Adán Augusto López, ahora apuntado en la fila de los aspirantes a alcanzar la coordinación general de Morena –político de vocación–, tiene una formación académica profundamente enraizada en la ciencia política, pero también en el derecho; y, en éste, en el derecho notarial. Su comprensión sobre la importancia jurídico-constitucional de la función judicial es incuestionable. El exsecretario es licenciado en derecho, y goza de estudios de postgrado en ciencia política y en derecho notarial, tanto por la Universidad de la Sorbona en Paris II, como por la Universidad Nacional Autónoma de México.
Por dicha razón, debe estimarse inverosímil el señalamiento que ha hecho, en el sentido de que se debe acabar con el “imperio de los jueces”, a quienes acusa de haberse corrompido por los oligarcas del dinero. Debe decirse, la labor de los jueces no es libre ni discrecional, sino que se fija por las leyes que los rigen y mira por los principios abstractos que contemplan las normas jurídicas, principios que resultan aplicables a cualquier persona, con o sin ese dinero.
El precandidato ha querido hacer evidente una cercanía con el presidente López Obrador, cabeza del “movimiento”, con el ánimo de ganar su venia en la búsqueda de la designación oficial; pero su posicionamiento no se puede tomar con seriedad. Se necesita que él diga cuál es el fondo de la propuesta sustancial, más allá de la inadmisible idea de que los jueces sean nombrados por votación popular. Su comentario no goza de validez jurídica, sino que está directamente enfocado en lograr un propósito eminentemente político: ¿cuál es ese posible propósito político que partiría de la base de ser, como se ve, propiamente antijurídico?
No han arrancado las campañas. Debemos estar atentos y ser precavidos, para no caer en tentaciones fundadas en discursos tan pegajosos como endebles. Debemos conocer y divulgar los descubrimientos de todos estos agentes políticos encaminados a gobernar a México, porque sin importar la disociación que llegará a existir mañana entre el discurso y sus acciones, no deja de estar presente en la retórica, el sentimiento y pretensión original del actual de gobierno. Las pistas alumbran un camino dirigido al apoderamiento rapaz de la vida pública a través de los cauces más insospechados.
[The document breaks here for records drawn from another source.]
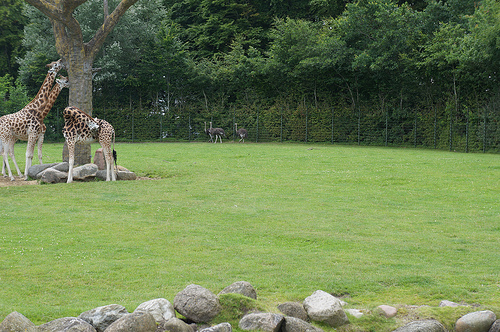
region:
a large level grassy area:
[91, 160, 478, 281]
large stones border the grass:
[22, 285, 477, 320]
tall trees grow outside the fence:
[62, 16, 482, 148]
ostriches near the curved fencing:
[110, 96, 490, 151]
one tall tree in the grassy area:
[40, 21, 126, 186]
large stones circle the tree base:
[32, 146, 153, 192]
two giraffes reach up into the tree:
[20, 37, 65, 182]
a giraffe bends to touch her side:
[57, 97, 133, 187]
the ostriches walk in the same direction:
[192, 100, 262, 150]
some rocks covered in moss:
[196, 285, 473, 326]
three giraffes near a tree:
[0, 53, 128, 183]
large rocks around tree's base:
[26, 157, 134, 187]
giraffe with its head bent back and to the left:
[60, 104, 106, 139]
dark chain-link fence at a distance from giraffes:
[85, 114, 499, 150]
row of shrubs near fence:
[31, 105, 498, 154]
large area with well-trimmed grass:
[0, 142, 497, 299]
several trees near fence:
[1, 0, 495, 105]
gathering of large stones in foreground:
[3, 279, 498, 329]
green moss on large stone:
[216, 294, 255, 318]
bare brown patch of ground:
[0, 171, 33, 188]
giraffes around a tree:
[0, 47, 133, 199]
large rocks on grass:
[0, 277, 387, 329]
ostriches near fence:
[197, 116, 254, 153]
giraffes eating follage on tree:
[30, 53, 78, 101]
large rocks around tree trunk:
[25, 143, 136, 193]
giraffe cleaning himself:
[55, 105, 128, 193]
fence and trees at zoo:
[326, 13, 493, 184]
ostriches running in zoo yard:
[172, 100, 272, 160]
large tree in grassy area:
[20, 0, 153, 186]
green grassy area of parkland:
[185, 153, 450, 275]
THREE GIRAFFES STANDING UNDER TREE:
[0, 52, 124, 200]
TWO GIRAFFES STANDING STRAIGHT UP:
[0, 51, 77, 186]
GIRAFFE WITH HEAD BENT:
[58, 100, 145, 193]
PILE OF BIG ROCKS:
[27, 277, 498, 329]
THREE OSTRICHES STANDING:
[197, 115, 254, 147]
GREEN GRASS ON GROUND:
[0, 149, 499, 278]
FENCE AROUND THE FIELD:
[109, 5, 499, 152]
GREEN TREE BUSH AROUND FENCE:
[125, 103, 499, 146]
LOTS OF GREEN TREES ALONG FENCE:
[110, 0, 498, 95]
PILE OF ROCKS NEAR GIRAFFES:
[26, 154, 139, 189]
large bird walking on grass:
[199, 111, 233, 153]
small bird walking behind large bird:
[231, 114, 263, 151]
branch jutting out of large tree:
[85, 53, 115, 80]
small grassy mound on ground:
[220, 287, 261, 312]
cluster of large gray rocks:
[83, 280, 224, 327]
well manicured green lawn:
[178, 184, 475, 241]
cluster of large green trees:
[193, 20, 484, 69]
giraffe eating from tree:
[36, 56, 80, 78]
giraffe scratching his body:
[60, 102, 126, 185]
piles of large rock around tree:
[31, 150, 168, 207]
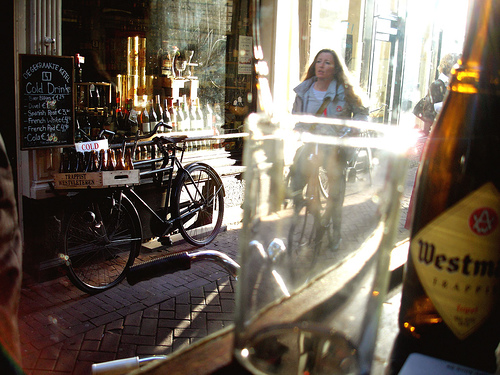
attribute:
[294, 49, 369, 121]
woman — standing, riding, looking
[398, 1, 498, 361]
bottle — brown, glass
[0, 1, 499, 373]
bar — room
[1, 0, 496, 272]
building — large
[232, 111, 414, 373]
glass — large, cup, clear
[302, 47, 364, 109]
hair — long, curly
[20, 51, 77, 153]
sign — chalk, white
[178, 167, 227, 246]
wheel — black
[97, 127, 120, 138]
handle — black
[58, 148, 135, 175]
bottle — rowed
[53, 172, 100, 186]
logo — brand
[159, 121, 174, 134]
handle — white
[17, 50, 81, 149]
chalkboard — menu, black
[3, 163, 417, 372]
road — brick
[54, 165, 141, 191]
crate — wooden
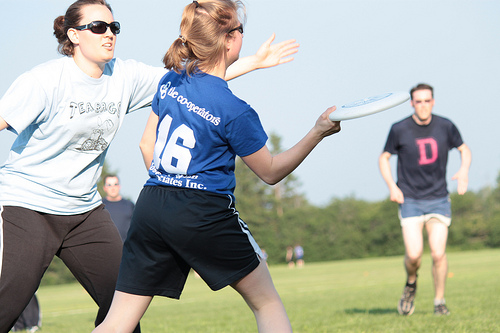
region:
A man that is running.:
[376, 80, 474, 315]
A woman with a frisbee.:
[90, 0, 412, 331]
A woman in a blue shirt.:
[0, 0, 169, 332]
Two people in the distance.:
[282, 238, 307, 269]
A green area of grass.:
[266, 250, 499, 331]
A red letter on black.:
[415, 133, 439, 164]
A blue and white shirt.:
[142, 64, 269, 187]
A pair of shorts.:
[111, 184, 268, 301]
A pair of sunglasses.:
[74, 18, 122, 35]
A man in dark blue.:
[100, 172, 136, 244]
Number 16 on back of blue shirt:
[145, 113, 195, 178]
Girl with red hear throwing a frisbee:
[86, 1, 418, 331]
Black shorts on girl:
[111, 183, 263, 303]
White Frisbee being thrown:
[326, 90, 412, 119]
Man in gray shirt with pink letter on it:
[375, 75, 473, 318]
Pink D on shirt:
[414, 136, 441, 167]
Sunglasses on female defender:
[66, 20, 122, 31]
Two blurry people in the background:
[281, 240, 301, 265]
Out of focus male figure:
[97, 171, 139, 247]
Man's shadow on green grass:
[340, 305, 413, 316]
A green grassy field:
[22, 254, 497, 330]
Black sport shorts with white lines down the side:
[112, 177, 267, 304]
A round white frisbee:
[315, 78, 408, 135]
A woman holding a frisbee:
[73, 0, 398, 331]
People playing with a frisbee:
[0, 2, 485, 325]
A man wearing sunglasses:
[375, 75, 473, 320]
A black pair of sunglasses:
[69, 15, 118, 40]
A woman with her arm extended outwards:
[2, 1, 299, 327]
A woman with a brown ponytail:
[0, 1, 159, 283]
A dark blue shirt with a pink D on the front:
[382, 118, 465, 209]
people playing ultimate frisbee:
[10, 16, 482, 298]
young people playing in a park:
[26, 13, 496, 294]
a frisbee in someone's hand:
[307, 83, 432, 180]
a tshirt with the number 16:
[130, 43, 267, 225]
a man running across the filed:
[350, 59, 480, 319]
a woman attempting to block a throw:
[17, 13, 144, 224]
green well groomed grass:
[300, 275, 331, 313]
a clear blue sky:
[326, 13, 431, 76]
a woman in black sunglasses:
[57, 13, 128, 58]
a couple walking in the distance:
[269, 242, 342, 285]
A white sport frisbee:
[325, 93, 415, 114]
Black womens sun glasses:
[70, 20, 120, 36]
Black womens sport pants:
[1, 196, 151, 331]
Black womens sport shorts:
[115, 175, 262, 315]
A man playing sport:
[382, 75, 470, 315]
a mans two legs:
[388, 188, 463, 318]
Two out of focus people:
[280, 240, 305, 267]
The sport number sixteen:
[148, 110, 201, 181]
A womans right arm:
[227, 91, 343, 186]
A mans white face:
[403, 80, 438, 125]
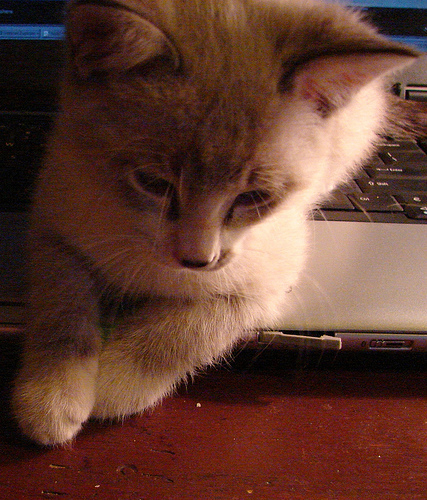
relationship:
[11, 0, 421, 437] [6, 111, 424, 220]
kitten on keyboard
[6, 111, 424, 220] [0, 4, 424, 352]
keyboard from laptop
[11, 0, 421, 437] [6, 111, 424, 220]
kitten on top of keyboard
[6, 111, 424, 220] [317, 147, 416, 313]
keyboard from laptop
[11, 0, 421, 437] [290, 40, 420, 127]
kitten has ear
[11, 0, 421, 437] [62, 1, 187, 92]
kitten has ear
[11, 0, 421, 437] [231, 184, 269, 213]
kitten has eye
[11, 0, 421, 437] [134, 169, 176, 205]
kitten has eye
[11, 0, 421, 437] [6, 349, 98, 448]
kitten has paw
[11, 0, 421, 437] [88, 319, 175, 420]
kitten has paw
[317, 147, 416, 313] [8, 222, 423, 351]
laptop has surface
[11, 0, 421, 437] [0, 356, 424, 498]
kitten looking table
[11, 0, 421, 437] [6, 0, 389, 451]
kitten has fur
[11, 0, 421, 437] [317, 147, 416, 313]
kitten on top of laptop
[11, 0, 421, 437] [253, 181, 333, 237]
kitten has whiskers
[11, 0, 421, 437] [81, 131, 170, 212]
kitten has whiskers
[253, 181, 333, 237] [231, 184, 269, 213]
whiskers are above eye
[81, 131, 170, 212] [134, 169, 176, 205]
whiskers are above eye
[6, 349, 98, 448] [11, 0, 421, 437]
paw in front of kitten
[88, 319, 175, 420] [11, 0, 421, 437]
paw in front of kitten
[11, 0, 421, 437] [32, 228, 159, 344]
kitten has whiskers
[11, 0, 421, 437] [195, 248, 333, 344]
kitten has whiskers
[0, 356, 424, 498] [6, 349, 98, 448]
table under paw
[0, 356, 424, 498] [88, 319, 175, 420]
table under paw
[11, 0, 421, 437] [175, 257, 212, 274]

El mensaje subyacente contenido en el discurso político del precandidato, nos alerta sobre la muy clara voluntad del “movimiento”, de apoderarse del Congreso General a toda costa, para lograr la culminación de un plan de reformas y transformación constitucional del país, que perseguiría un objetivo “igualitario”, poco comprensible e indudablemente oculto. ¿Hacia qué rumbo caminará México de la mano de aquella de las tres “corcholatas” que gane la designación oficial?